You are reading a single comment by @Spares and its replies. Click here to read the full conversation.
  • Depends what your training looks like at the moment. If your mileage is low, you can progress just by running more; running 4/5 x/wk is better than running 3 x/wk, and getting a weekly long run up to 10 miles is better than only doing 4 or 5. 30 miles/week is better than 20, etc.

    If you feel you've got a good aerobic base and/or can't spare any more time than you are at the moment, then you want to be doing some sessions specific to 5k pace, which can include intervals, e.g. 6-8 x 800, 4-6 x 1km, 3-4 x mile, but also some continuous tempo runs around 10k - half marathon pace, to improve threshold. A good weekly schedule might have 1 x interval session (3k - 5k pace), 1 x tempo run, 1 x long run and a couple of easy/recovery runs. If you're only running 4x/wk, maybe alternate interval and tempo runs, and just have the one quality session (plus long run) each week, because you want a reasonable proportion of your running being an easy pace.

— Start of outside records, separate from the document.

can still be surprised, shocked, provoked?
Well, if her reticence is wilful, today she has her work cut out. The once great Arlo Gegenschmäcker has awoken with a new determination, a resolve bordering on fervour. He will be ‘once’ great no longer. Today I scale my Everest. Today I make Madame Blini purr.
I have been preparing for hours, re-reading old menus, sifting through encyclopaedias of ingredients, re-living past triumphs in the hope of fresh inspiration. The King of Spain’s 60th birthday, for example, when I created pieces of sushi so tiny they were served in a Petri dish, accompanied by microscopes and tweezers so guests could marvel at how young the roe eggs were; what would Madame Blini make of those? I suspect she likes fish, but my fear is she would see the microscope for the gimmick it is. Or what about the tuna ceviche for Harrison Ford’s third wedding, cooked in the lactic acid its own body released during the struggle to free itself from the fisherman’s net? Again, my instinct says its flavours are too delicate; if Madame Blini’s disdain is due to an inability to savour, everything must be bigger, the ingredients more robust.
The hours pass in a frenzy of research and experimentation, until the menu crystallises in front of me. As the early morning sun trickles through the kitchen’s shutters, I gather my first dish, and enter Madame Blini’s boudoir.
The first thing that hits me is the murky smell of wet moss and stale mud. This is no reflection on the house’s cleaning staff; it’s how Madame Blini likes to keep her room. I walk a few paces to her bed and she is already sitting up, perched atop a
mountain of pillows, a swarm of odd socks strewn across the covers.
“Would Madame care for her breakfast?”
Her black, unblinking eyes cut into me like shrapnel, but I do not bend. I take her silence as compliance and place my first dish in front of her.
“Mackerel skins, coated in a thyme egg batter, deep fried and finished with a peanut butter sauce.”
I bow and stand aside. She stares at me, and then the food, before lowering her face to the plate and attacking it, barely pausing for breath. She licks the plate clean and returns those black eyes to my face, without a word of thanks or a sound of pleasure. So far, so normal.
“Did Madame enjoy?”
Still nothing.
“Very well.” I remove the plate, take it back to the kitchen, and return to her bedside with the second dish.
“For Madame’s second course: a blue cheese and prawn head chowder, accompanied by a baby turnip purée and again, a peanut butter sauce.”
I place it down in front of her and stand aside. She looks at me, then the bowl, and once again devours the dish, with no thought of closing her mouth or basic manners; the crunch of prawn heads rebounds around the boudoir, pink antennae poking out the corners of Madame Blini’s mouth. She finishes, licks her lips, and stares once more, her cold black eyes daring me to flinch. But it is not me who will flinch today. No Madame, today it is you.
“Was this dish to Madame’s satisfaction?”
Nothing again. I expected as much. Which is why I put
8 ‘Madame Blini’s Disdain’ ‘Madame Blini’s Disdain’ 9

    So it depends what your schedule looks like at the moment. Get your miles up if you can, and only add in extra quality sessions gradually.

  • Trying to get up to 100 miles/wk but its hurting, legs ache a lot all the time. Feel sloooow although my times aren't dropping off significantly. So HTFU and run through it or ease off?

  • Woah! You're clearly made of tough stuff but the odd cut-back week is always good even if you're used to high mileage. I've snuck over 100 miles all of twice I think, with the biggest continued weekly mileage being 80, 97, 97 (no running OCD here), 80, 100 - but off a general base of 60 - 70 mpw. If you're building up, I'd have a cut-back every 3-4 weeks, maybe down to 50-60 mpw to let the training benefit sink in and recharge the legs.